Club Zero s’avère être un film sur l’emprise de fausses informations, qui peuvent conduire à la déraison, et l’embrigadement, par des gourous, d’âmes sensibles et influençables. Le choix de les entraîner dans un refus de s’alimenter aurait pu être remplacé par une autre « cause », qui aurait conduit aux mêmes conséquences.

Dans un décor de béton brut et de design nordique, un lycée pour privilégiés, la réalisatrice filme cliniquement cette descente aux enfers. Aux confins des Limbes, le spectateur doit affronter quelques scènes proprement gerbantes de vomissement (certes une grande tendance au cinéma depuis un an), ponctuées de confessions psychanalytiques sur les angoisses d’une génération paumée.

« Le végan, c’est tellement fini »

C’est un peu comme si Jessica Hausner avait pris sept excellents éléments de la série Elite et les avait embarqués dans un programme de lavage de cerveau (et d’abstinence sexuelle). Car, on a beau nous dire qu’ils sont inquiets pour la planète, leurs performances et leur équilibre, il n’empêche que ces jeunes génies ne font pas que rejeter la bouffe : ils ne baisent pas, ils ne se divertissent pas, ils gobent des infos sur le Net sans les vérifier et ils ne se soucient que de leur compétitivité.
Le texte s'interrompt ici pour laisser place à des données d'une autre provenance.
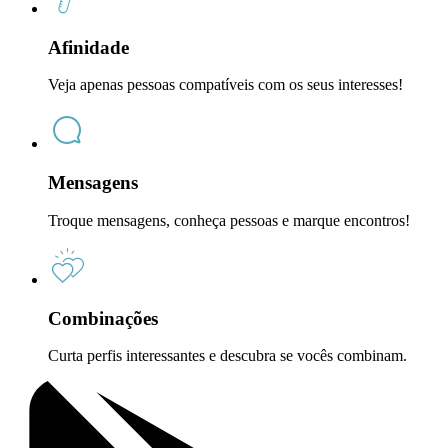
Afinidade
Veja apenas pessoas compatíveis com os seus interesses!
Mensagens
Troque mensagens, conheça pessoas e marque encontros!
Combinações
Curta perfis interessantes e descubra se vocês combinam.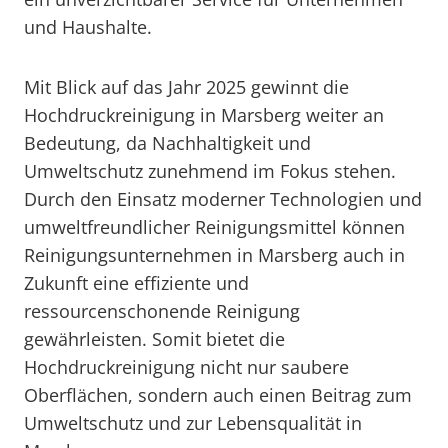
und Haushalte.
Mit Blick auf das Jahr 2025 gewinnt die
Hochdruckreinigung in Marsberg weiter an
Bedeutung, da Nachhaltigkeit und
Umweltschutz zunehmend im Fokus stehen.
Durch den Einsatz moderner Technologien und
umweltfreundlicher Reinigungsmittel können
Reinigungsunternehmen in Marsberg auch in
Zukunft eine effiziente und
ressourcenschonende Reinigung
gewährleisten. Somit bietet die
Hochdruckreinigung nicht nur saubere
Oberflächen, sondern auch einen Beitrag zum
Umweltschutz und zur Lebensqualität in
Si bien que leur comportement est trop linéaire et pas assez contradictoire. Au mieux, on a deux élèves qui s’en vont du groupe, sans vraiment argumenter leur départ. La cinéaste a beau soigné son cadre et son image, elle les vide de toute signification.

« C’est important que nos enfants apprennent à moins consommer »

Elle est d’ailleurs bien plus inspirée quand elle flirte avec la satire (et s’approche du cinéma d’Östlund d’ailleurs) : ces riches parents qui espèrent que leur fille va s’adapter à l’apocalypse climatique pendant que le jardin flamboyant de leur villa est arrosé mécaniquement, cette professeure qui promeut sa tisane pour le jeûn, avec sa tête sur le packaging, ou encore cette réunion de parents d’élèves où il apparaît plus grave d’emmener un élève à l’opéra que de l’empêcher de manger…

Sorcellerie sans calories

Mais ce qui dérange, ce n’est pas qu’on y mange son dégueulis ou que le spectateur s’effare de l’empreinte carbone de ces CSP +++. Club Zero perturbe car il ne cherche jamais à montrer les effets réels de cet endoctrinement. Hormis des yeux un peu jaunis ou un passage à l’hôpital pour un diabétique, rien ne démontre les conséquences physiques et psychologiques de cette anorexie extrême. En cela le film est assez irresponsable. De même, avec des parents aussi concernés par leurs enfants, il est difficile de trouver cohérent leur non implication. Pire, avec son ultime séquence plagiant La Cène (le christiannisme, plus grosse fake-news de l’Histoire?), Hausner déroule un discours culpabilisateur accusant ces mêmes parents, et acquittant la professeure mentor, à l’origine d’un crime bien plus grave.

« Si je mange, je n’ai pas besoin de vomir »

Tout cela est problématique. Ce n’est pas une question de morale mais de but. Si le film doit s’inquiéter de dérives sectaires (ou religieuses ou complotistes), l’objectif est manqué. Que cherche-t-il, quelle conscience en nous veut-il réveiller? Club Zero apparaît si confus et gratuitement outrancier qu’il pardonne à des jeunes leurs erreurs et n’offre aucune rédemption à ceux qui en souffrent. Pire, il semble résigner et désespérer face à une société en pleine crise de foi.